Da feudo delle milizie fedeli a Teheran a terreno di scontro tra Israele e Turchia. Da ieri è questo il nuovo volto della Siria. Un cambio d'immagine anticipato già lunedì sera dal premier israeliano Benjamin Netanyahu pronto, ha detto, a «cambiare il volto del Medioriente». Una promessa concretizzatasi già lunedì notte, quando i cacciabombardieri israeliani hanno distrutto la marina militare siriana e colpito alcuni depositi di armi chimiche e di missili a lungo raggio. Operazioni subito rivendicate dal ministro della difesa Israel Katz, che ha confermato la distruzione delle navi siriane parlando di «grande successo». Ma i raid sono stati duramente condannati dalla Turchia che ha denunciato la «mentalità dell'occupazione» di Israele. «In questo momento delicato in cui emerge la possibilità di arrivare alla pace e alla stabilità tanto attese dai siriani, Israele mostra ancora una volta la sua mentalità di occupante - sottolinea un comunicato del ministero degli esteri di Ankara che - condanna con forza l'avanzata di Israele sul territorio siriano in violazione dell'Accordo sul disimpegno del 1974». Condanne ribadite da Recep Tayyip Erdogan durante una telefonata con Giorgia Meloni, in cui il presidente turco ha definito «un'aggressione» i raid israeliani aggiungendo che «questo atteggiamento non contribuisce alla stabilità della Siria». La premier ha ribadito «l'importanza di preservare l'unità e l'integrità territoriale della Siria e di assicurare una transizione pacifica e inclusiva che possa anche contribuire alla stabilità regionale». Ma la tensione resta alta. Le incursioni erano state anticipate lunedì dal ministro degli esteri israeliano Gideon Saar che aveva accennato alla necessità d'impedire la caduta di armamenti strategici «nelle mani degli estremisti».
A differenza delle nazioni occidentali, Israele crede poco alle promesse di Abu Mohammad Al Jolani, l'ex-terrorista capo di Hayat Tahrir Al Sham, che dopo la conquista di Damasco si è detto pronto a collaborare con la comunità internazionale. «Siamo intenzionati - ha detto ieri Netanyahu, spiegando di aver eliminato l'80% delle capacità militari dell'esercito siriano - a fare tutto il necessario per garantire la nostra sicurezza. In questo contesto, ho autorizzato l'aviazione a bombardare le capacità militari strategiche lasciate dall'esercito siriano, affinché non finiscano nelle mani dei jihadisti». Intenzioni anticipate lunedì dal suo ministro degli esteri. «Non faccio il profeta e non so quel che succederà in futuro - aveva detto Saar - ma è importante fare subito tutti i passi necessari a garantire la sicurezza d'Israele». Tra questi vi è l'avanzata oltre la zona demilitarizzata del Golan.
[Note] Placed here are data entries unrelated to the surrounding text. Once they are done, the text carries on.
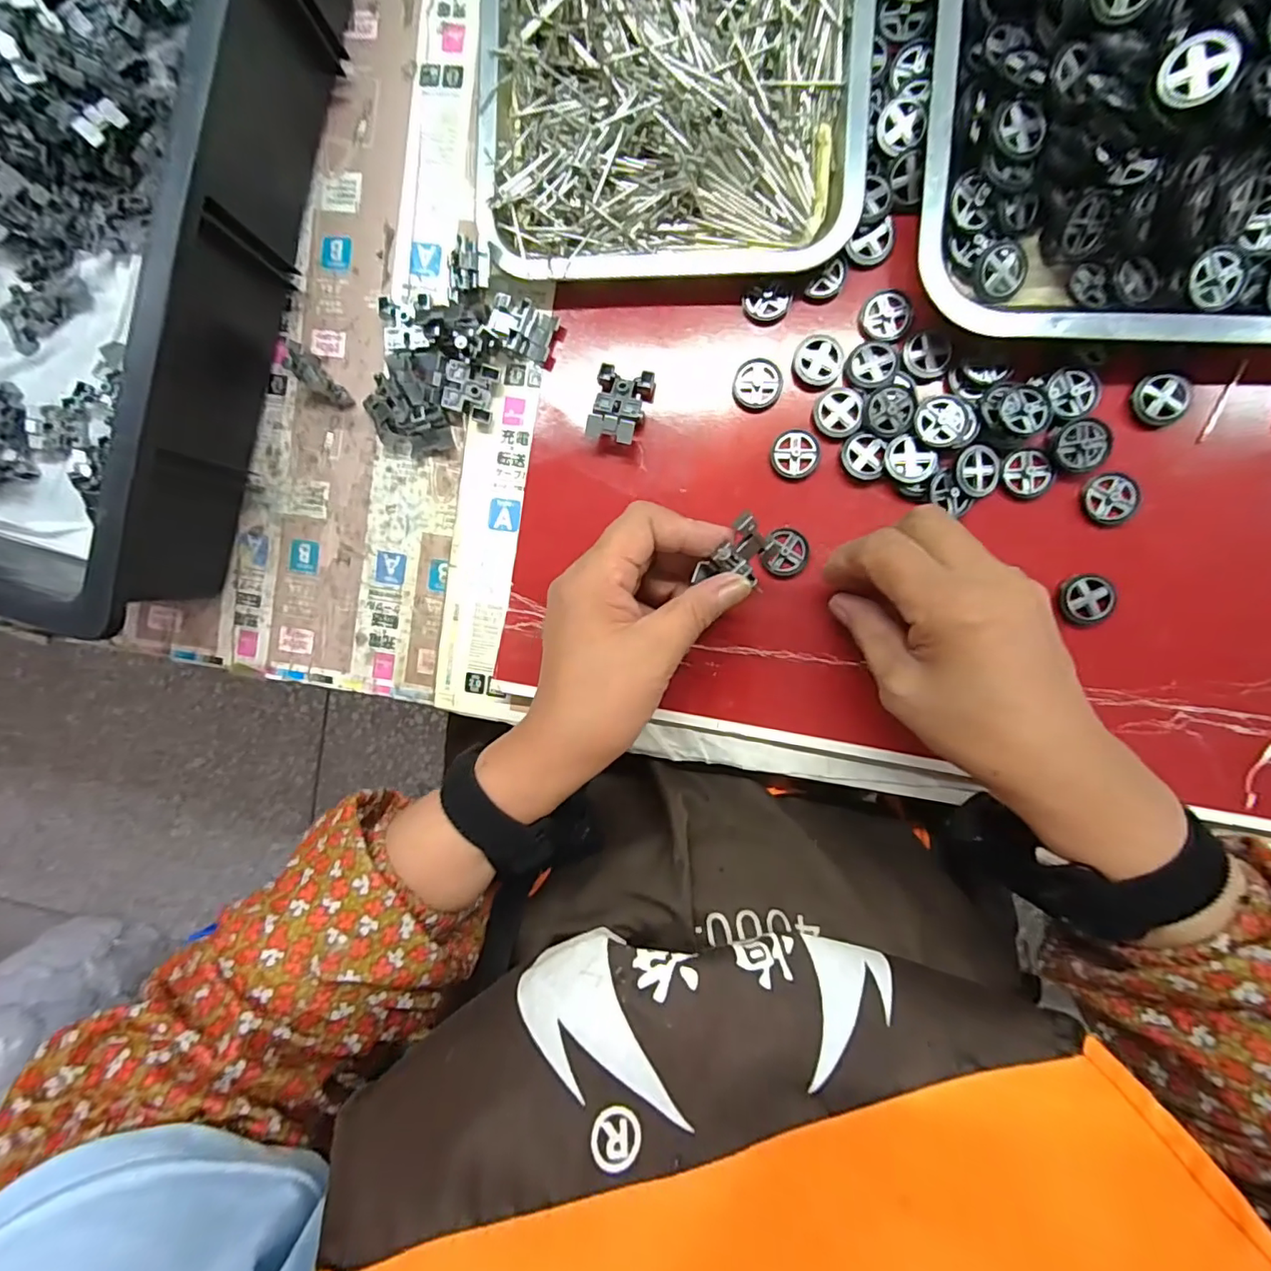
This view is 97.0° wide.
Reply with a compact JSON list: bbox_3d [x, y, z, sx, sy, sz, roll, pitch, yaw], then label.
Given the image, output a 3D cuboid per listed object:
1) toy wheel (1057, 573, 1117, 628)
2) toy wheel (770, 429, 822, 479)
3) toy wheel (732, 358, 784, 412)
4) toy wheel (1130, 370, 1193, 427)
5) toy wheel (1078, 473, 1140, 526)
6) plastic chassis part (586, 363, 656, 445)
[{"bbox_3d":[0.243,-0.019,0.304,0.026,0.005,0.028,0,93,6],"label":"toy wheel"},{"bbox_3d":[0.091,-0.103,0.319,0.027,0.004,0.027,0,93,6],"label":"toy wheel"},{"bbox_3d":[0.069,-0.142,0.319,0.027,0.004,0.028,0,93,6],"label":"toy wheel"},{"bbox_3d":[0.277,-0.124,0.294,0.027,0.006,0.026,0,93,6],"label":"toy wheel"},{"bbox_3d":[0.254,-0.072,0.300,0.025,0.004,0.027,-2,93,6],"label":"toy wheel"},{"bbox_3d":[-0.009,-0.132,0.322,0.031,0.019,0.043,14,95,5],"label":"plastic chassis part"}]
Secondo fonti siriane, le avanguardie israeliane si sono attestate a Beqasee, villaggio parecchi chilometri oltre la parte siriana della fascia smilitarizzata del Golan. Il villaggio, distante 25 chilometri da Damasco, si trova alle pendici del Monte Hermon raggiunto già domenica dalle forze israeliane. Secondo il ministro della difesa Kaatz, l'operazione punta a creare una «zona di sicurezza libera da armi strategiche e infrastrutture terroristiche». Ieri mattina i portavoce israeliani avevano smentito invece le voci su una presunta avanzata fino alle porte di Damasco.
Le operazioni israeliane fanno seguito all'ordine di Netanyahu di assumere il controllo della zona smilitarizzata stabilita nel 1974, sette anni dopo l'occupazione israeliana del Golan. Un territorio annesso da Israele nel 1981, ma considerato ancora territorio siriano dall'ordinamento internazionale.